New global accounting standards are another area that risks getting in the way of crisis-fighting measures.

In normal circumstances, a borrower who doesn’t pay the bank on time would be regarded by accountants as a heightened risk for the lender's future.

But governments and banks have been keen to offer homeowners a temporary holiday from mortgage repayments if they are expecting income to drop for a few months. Announcements made today by central banks effectively clarify that this regulatory largesse won’t impair banks' balance sheets.

“Our expectation is that eligibility for [the government’s] policy on the extension of mortgage repayment holidays should not automatically, other things being equal, be a sufficient condition to move participating borrowers into Stage 2 of [expected credit loss],” the Bank of England said today.

Counterparts at the European Central Bank today followed suit, saying that lender's accounts should look beyond short-term difficulties when assessing the likelihood a loan would be repaid.

The EU supervisor recommended that "institutions give a greater weight to long-term stable outlook evidenced by past experience when estimating long-term expected credit losses," in guidance issued today.

International accounting norms for banks that took effect in 2018, known as IFRS 9, require lenders to mark down their accounts if assets such as a loan have an increased credit risk, before losses are even apparent — an intermediate warning signal that a loan might turn sour. If a loan moves to that second stage, banks’ company accounts would then have to log the expected losses not just for the year, but the lifetime of the loan.

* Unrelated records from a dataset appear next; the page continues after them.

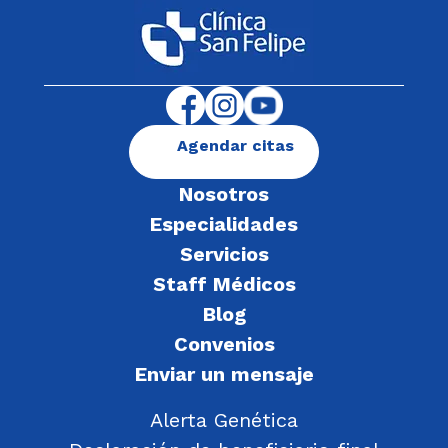
Agendar citas
Nosotros
Especialidades
Servicios
Staff Médicos
Blog
Convenios
Enviar un mensaje
Alerta Genética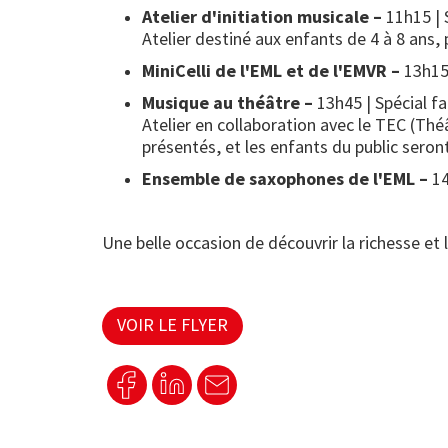
Atelier d'initiation musicale –
11h15 | 
Atelier destiné aux enfants de 4 à 8 ans
MiniCelli de l'EML et de l'EMVR –
13h1
Musique au théâtre –
13h45 | Spécial f
Atelier en collaboration avec le TEC (Thé
présentés, et les enfants du public sero
Ensemble de saxophones de l'EML –
1
Une belle occasion de découvrir la richesse et
VOIR LE FLYER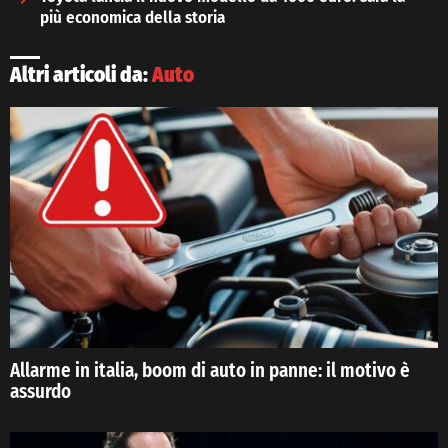
più economica della storia
Altri articoli da:
Auto
Allarme in italia, boom di auto in panne: il motivo è
assurdo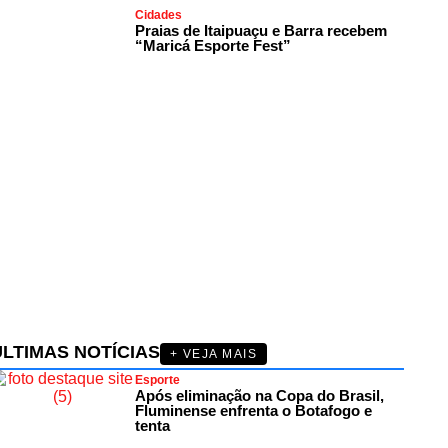
Cidades
Praias de Itaipuaçu e Barra recebem
“Maricá Esporte Fest”
ÚLTIMAS NOTÍCIAS
+ VEJA MAIS
Esporte
Após eliminação na Copa do Brasil,
Fluminense enfrenta o Botafogo e
tenta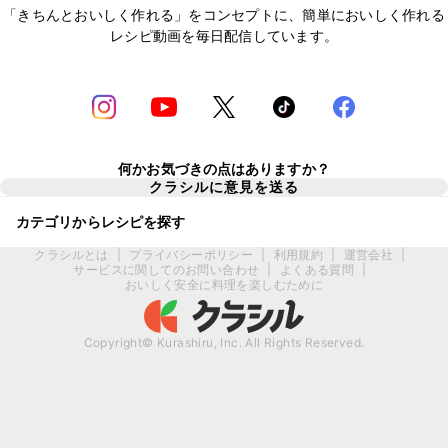
「きちんとおいしく作れる」をコンセプトに、簡単においしく作れる
レシピ動画を毎日配信しています。
何かお気づきの点はありますか？
クラシルに意見を送る
カテゴリからレシピを探す
クラシルとは
|
プライバシーポリシー
|
利用規約
|
運営会社
|
サービスに関してのお問い合わせ
|
よくある質問
|
おいしく安全に料理を楽しむために
Copyright© Kurashiru, Inc. All Rights Reserved.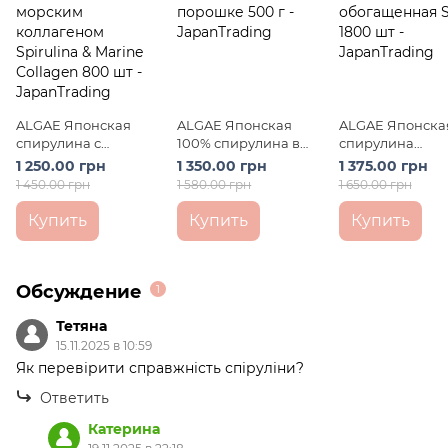
ALGAE Японская
ALGAE Японская
ALGAE Японска
спирулина с
100% спирулина в
спирулина
морским коллагеном
порошке 500 г
обогащенная S
1 250.00 грн
1 350.00 грн
1 375.00 грн
Spirulina & Marine
1800 шт
1 450.00 грн
1 580.00 грн
1 650.00 грн
Collagen 800 шт
Купить
Купить
Купить
Обсуждение
1
Тетяна
15.11.2025 в 10:59
Як перевірити справжність спіруліни?
Ответить
Катерина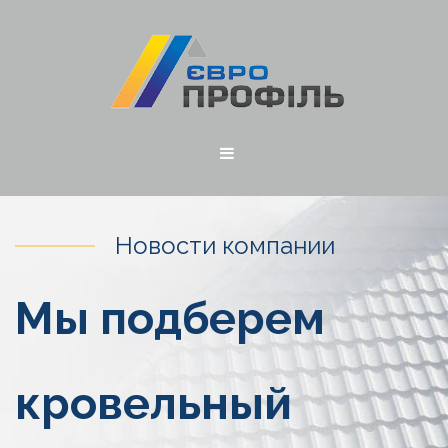
Новости компании
Мы подберем
кровельный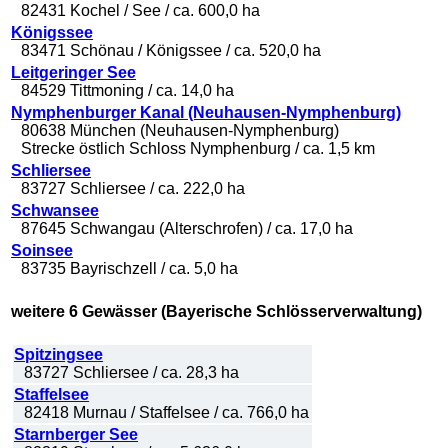
82431 Kochel / See / ca. 600,0 ha
Königssee
83471 Schönau / Königssee / ca. 520,0 ha
Leitgeringer See
84529 Tittmoning / ca. 14,0 ha
Nymphenburger Kanal (Neuhausen-Nymphenburg)
80638 München (Neuhausen-Nymphenburg)
Strecke östlich Schloss Nymphenburg / ca. 1,5 km
Schliersee
83727 Schliersee / ca. 222,0 ha
Schwansee
87645 Schwangau (Alterschrofen) / ca. 17,0 ha
Soinsee
83735 Bayrischzell / ca. 5,0 ha
weitere 6 Gewässer (Bayerische Schlösserverwaltung)
Spitzingsee
83727 Schliersee / ca. 28,3 ha
Staffelsee
82418 Murnau / Staffelsee / ca. 766,0 ha
Starnberger See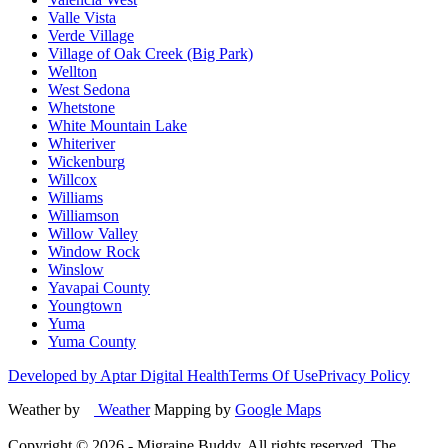
Valle Vista
Verde Village
Village of Oak Creek (Big Park)
Wellton
West Sedona
Whetstone
White Mountain Lake
Whiteriver
Wickenburg
Willcox
Williams
Williamson
Willow Valley
Window Rock
Winslow
Yavapai County
Youngtown
Yuma
Yuma County
Developed by Aptar Digital Health
Terms Of Use
Privacy Policy
Weather by
Weather
Mapping by
Google Maps
Copyright ©
2026
- Migraine Buddy. All rights reserved. The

Now, though, regulators argue that borrowers temporarily caught short due to disruption from the coronavirus outbreak shouldn't have a permanent black mark against their creditworthiness.

Stress tests, staffing

Regulators are also recognizing that banks dealing simultaneously with distressed customers and absent staff will feel an outsized operational impact of supervisors poking their noses around.

That includes stress tests, which have heavy data requirements that always cause howls of protest from banks — and that are arguably redundant in a situation of real-life stress.

The Bank of England today said it was cancelling its 2020 exercise. Even the publication of last year’s results on liquidity within lenders has been postponed, while non-critical data requests, on-site visits and deadlines will be pushed back.

The UK supervisor joins the European Banking Authority, which last week announced that its own exercise for EU banks will be delayed until 2021, with supervisors putting off on-site visits.

In addition, the BOE joined the UK’s financial-services regulator in allowing its regulated entities more time to respond to key regulatory consultations. The Financial Conduct Authority said on Wednesday that it is reviewing its work plans to postpone activity that is not critical to protecting consumers and market integrity in the short-term.

Likewise, the ECB is pushing back by six months lower priority probes, such as checking that banks complied with earlier recommendations.

In England, where most schools have been told to close from today, education authorities have even included bank staff on the list of "key workers" eligible for continued education for their children, to ensure they’re not kept from vital activities due to parenting commitments.

The message from regulators could not be clearer: the absolute priority is to keep financial infrastructure open, banks lending and staff focused on their core job.